Read Below for Part 1
Question: How do I know if my team is effective? Part 1
Building an effective team begins by helping a group of people towards an understanding of their situational reality. How would you answer the question ‘where are you right now and what is your team’s goal or vision? Would you be able to provide a clear answer? If you bring a group of committed individuals into a room together to define their purpose, you can have surprisingly different answers. But having them come together into a room is a very good start!
It can be effective to begin a team-building meeting by asking participants to articulate a moment when they felt prideful of their contribution. Getting people to talk about what makes them passionate often brings out their compassion. It exposes why they’re involved in the first place – something must have lit a fire for them to become part of the team’s endeavour. It’s different for everyone, but that purpose is important to talk about or the efforts may not go anywhere or be sustainable.
The human nature tendency is for people to talk about what they know – the ‘what’. It’s so much more difficult to take a step back and talk about the ‘why’. I often use the example of the Community Learning Campus in Olds, which is now a $70 million infrastructure and programming accomplishment with a bunch of ‘how’ attached to it. But it all started with a ‘why’. It wasn’t until that ‘why’ had been wrestled to the ground that I was able to engage another person with a clear articulation about the ‘what’. The ‘why’ was to level the playing field – plain and simple.
Five years earlier, when listening to a Minister of Advanced Education explain to a student why Edmonton and Calgary had such a distinct difference in amenities, facilities, equipment, and supplies than post-secondaries outside of these major cities, it was all too clear that the field was not level. Why was there such a difference between rural and urban higher education opportunities, the student had asked. The Minister empathized and indicated he, too, came from rural Alberta and had learned a long time ago that when you chose rural you chose less. Well, THAT lit my fire and it grew into the ‘why’, because I simply didn’t agree with him.

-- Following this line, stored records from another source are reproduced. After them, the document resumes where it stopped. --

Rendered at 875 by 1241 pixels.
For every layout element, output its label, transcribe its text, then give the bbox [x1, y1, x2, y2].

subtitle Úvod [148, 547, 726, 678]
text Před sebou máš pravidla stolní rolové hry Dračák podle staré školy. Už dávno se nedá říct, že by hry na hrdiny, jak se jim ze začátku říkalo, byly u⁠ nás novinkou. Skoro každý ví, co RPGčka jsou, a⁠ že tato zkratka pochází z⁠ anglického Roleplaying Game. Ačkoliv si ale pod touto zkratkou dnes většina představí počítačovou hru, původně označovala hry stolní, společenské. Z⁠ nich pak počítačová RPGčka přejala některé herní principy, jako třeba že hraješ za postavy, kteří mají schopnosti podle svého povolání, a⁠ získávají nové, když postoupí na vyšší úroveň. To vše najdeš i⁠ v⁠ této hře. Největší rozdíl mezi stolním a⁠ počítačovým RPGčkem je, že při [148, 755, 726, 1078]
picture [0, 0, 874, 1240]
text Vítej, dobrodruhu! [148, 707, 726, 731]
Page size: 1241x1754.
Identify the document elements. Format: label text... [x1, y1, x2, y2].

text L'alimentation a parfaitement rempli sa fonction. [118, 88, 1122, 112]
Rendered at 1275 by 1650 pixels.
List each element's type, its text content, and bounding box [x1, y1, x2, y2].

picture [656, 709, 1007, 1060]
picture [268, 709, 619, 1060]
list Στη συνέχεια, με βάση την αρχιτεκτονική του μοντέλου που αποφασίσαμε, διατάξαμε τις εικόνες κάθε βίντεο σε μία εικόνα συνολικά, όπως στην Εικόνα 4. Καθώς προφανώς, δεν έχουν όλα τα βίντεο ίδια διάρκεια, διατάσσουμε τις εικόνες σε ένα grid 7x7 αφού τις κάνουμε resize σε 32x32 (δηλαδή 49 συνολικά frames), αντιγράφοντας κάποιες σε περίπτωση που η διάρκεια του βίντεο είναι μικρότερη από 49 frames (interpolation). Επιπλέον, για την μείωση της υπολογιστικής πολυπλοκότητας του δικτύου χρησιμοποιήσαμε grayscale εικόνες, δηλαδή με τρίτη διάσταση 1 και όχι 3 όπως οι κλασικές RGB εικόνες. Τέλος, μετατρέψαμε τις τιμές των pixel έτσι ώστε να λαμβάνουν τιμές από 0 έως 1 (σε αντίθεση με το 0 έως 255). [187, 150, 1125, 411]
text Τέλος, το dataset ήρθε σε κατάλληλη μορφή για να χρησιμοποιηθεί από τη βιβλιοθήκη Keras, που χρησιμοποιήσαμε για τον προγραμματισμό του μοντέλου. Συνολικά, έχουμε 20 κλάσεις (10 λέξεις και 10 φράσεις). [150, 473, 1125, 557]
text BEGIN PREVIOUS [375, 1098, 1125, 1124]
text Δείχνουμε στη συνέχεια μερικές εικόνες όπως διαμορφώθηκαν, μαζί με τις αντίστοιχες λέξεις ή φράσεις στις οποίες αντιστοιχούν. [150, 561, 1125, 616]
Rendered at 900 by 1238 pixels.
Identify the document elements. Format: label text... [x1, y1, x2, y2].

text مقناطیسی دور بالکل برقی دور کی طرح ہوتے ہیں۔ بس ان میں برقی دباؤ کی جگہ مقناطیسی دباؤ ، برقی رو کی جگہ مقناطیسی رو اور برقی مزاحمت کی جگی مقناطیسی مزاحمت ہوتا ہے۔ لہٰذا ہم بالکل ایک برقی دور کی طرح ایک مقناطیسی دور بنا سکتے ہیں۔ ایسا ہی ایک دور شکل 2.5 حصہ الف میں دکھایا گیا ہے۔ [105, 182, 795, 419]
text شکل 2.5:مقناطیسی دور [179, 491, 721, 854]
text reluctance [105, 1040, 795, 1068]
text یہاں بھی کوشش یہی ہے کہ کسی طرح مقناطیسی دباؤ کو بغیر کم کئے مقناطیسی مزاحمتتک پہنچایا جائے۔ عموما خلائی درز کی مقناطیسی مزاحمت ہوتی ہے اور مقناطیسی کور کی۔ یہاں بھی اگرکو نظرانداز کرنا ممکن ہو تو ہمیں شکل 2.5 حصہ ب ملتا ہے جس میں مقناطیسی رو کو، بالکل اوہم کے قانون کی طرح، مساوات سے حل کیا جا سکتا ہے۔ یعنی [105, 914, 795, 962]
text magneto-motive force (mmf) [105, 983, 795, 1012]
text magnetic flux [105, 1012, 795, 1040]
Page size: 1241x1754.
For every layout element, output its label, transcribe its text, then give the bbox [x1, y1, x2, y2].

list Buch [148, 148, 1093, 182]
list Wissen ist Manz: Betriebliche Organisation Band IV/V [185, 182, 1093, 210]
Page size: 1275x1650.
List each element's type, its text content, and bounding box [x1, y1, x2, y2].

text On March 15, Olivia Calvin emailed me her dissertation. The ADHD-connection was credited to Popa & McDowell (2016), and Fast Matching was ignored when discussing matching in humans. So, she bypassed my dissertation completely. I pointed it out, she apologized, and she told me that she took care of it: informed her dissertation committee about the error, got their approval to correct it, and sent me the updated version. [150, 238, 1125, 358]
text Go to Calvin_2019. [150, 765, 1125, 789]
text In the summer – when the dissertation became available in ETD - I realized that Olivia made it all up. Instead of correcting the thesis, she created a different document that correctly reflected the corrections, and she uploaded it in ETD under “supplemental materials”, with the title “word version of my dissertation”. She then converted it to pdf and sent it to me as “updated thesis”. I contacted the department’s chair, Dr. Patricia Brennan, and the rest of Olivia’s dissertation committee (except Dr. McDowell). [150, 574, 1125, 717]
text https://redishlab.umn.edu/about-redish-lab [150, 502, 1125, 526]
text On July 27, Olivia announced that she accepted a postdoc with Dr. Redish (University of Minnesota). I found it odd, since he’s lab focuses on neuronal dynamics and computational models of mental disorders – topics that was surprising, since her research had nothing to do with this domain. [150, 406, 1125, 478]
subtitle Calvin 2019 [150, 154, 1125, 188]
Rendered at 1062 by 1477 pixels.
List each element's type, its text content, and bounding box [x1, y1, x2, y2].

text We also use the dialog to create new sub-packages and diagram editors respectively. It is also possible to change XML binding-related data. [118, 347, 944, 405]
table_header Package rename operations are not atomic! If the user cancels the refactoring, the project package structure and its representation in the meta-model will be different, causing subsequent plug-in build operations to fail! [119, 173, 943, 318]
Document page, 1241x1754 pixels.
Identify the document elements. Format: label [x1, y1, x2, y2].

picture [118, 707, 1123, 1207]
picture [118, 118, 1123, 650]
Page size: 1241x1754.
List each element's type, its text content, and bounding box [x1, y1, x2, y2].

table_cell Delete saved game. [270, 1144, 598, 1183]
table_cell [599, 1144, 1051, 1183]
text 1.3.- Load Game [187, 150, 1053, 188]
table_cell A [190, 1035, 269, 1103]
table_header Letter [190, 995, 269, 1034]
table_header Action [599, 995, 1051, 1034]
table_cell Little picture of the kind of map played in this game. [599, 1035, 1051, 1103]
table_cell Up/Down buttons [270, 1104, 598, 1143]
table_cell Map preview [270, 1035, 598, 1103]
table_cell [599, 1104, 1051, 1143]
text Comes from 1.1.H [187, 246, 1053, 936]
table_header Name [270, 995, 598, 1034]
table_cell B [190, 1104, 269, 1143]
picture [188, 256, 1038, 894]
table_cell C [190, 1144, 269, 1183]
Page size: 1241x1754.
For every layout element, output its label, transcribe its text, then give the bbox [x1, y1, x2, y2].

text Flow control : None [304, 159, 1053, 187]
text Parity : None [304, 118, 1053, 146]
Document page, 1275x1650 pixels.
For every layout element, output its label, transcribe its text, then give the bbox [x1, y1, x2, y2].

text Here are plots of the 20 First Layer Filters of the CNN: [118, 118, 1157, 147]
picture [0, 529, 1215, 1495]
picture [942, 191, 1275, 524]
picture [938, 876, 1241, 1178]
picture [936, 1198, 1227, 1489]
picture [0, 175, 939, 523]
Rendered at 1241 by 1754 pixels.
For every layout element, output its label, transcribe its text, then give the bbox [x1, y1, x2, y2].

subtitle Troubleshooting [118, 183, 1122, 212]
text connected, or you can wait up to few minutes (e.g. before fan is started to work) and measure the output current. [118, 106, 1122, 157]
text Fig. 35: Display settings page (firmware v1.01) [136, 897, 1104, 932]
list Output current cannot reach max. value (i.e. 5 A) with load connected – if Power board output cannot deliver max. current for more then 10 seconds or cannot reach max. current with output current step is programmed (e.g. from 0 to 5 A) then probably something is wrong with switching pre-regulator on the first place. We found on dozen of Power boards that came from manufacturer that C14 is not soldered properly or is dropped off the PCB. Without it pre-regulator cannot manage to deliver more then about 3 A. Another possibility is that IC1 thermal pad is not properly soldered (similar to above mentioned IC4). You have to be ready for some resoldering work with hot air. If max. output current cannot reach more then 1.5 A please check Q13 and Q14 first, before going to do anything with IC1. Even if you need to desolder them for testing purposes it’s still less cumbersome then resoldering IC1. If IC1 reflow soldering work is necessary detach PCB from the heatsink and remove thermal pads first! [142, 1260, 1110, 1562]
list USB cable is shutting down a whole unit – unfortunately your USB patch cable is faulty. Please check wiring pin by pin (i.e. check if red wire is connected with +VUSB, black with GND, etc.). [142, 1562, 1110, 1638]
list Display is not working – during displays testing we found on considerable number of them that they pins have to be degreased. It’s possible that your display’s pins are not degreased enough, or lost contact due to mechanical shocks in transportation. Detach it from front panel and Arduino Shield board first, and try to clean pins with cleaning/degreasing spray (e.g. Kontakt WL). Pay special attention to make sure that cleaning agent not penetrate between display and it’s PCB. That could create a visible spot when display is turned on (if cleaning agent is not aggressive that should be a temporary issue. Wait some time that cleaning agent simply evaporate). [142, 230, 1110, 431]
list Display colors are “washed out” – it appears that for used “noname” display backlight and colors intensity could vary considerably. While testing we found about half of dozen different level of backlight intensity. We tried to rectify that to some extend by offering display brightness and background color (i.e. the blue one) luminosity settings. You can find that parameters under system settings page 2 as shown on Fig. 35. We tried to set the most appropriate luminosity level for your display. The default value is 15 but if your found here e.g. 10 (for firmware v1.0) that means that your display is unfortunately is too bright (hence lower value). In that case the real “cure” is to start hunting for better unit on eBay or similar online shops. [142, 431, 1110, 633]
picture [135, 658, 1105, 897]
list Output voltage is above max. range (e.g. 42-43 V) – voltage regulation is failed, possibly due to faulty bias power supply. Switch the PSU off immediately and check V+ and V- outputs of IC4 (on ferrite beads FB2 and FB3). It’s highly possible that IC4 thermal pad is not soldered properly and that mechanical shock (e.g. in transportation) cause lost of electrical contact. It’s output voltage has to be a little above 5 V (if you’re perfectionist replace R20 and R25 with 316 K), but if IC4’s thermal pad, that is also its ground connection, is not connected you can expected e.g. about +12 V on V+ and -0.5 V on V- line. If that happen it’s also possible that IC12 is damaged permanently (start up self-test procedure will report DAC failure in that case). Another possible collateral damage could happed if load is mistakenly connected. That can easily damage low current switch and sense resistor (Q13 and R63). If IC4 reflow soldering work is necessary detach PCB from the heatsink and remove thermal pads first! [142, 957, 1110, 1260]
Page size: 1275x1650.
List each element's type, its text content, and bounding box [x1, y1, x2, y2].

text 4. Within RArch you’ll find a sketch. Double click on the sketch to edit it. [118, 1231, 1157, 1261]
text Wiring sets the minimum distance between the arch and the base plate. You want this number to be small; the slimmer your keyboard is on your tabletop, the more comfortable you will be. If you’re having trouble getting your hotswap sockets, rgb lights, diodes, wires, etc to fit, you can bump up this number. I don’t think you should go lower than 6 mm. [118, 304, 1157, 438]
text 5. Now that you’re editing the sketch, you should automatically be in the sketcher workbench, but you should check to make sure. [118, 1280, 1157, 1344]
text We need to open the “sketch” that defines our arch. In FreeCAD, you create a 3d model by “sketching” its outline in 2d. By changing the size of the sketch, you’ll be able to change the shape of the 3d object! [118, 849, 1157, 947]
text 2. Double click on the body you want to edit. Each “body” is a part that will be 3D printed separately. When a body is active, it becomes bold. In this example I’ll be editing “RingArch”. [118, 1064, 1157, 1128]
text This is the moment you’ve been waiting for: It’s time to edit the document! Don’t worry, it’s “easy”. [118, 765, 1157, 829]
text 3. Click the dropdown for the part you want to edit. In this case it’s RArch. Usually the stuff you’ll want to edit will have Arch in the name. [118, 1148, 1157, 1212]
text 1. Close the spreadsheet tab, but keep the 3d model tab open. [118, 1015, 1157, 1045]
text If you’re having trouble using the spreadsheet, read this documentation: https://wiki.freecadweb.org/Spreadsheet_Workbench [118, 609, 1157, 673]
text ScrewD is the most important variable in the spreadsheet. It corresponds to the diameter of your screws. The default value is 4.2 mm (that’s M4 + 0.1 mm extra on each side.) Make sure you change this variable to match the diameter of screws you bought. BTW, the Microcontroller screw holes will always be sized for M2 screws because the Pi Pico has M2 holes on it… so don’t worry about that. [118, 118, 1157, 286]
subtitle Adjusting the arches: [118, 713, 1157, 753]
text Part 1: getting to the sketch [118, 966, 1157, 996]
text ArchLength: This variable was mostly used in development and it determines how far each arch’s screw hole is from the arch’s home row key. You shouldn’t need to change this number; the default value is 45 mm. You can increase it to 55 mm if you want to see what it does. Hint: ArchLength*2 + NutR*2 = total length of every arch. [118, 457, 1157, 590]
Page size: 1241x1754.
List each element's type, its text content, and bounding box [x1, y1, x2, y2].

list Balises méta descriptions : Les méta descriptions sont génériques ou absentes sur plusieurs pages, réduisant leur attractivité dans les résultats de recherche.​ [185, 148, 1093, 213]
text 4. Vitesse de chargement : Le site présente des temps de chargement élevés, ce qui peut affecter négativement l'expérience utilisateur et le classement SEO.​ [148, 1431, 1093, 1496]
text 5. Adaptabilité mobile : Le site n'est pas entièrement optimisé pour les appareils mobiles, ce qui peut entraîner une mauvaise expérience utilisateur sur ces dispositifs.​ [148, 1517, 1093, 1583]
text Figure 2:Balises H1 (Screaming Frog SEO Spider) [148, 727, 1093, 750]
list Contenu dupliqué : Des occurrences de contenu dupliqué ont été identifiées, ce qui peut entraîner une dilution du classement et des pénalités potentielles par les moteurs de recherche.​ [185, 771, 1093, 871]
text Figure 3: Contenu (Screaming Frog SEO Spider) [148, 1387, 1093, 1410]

It’s unfathomable to subscribe to the notion that because people chose to live, work and play in rural, remote and northern communities that they subject their children to second or third-rate educational opportunities. Everyone pays the same taxes, rural kids tie their shoes in just the same way as urban kids. It became my raison d’etre, and the work immediately began in an effort to find a way to level the playing field. It started with two people and grew to 350 people – a team that came to articulate clearly ‘why’. Fairness. Equity of opportunity. Retention of intellectual capital.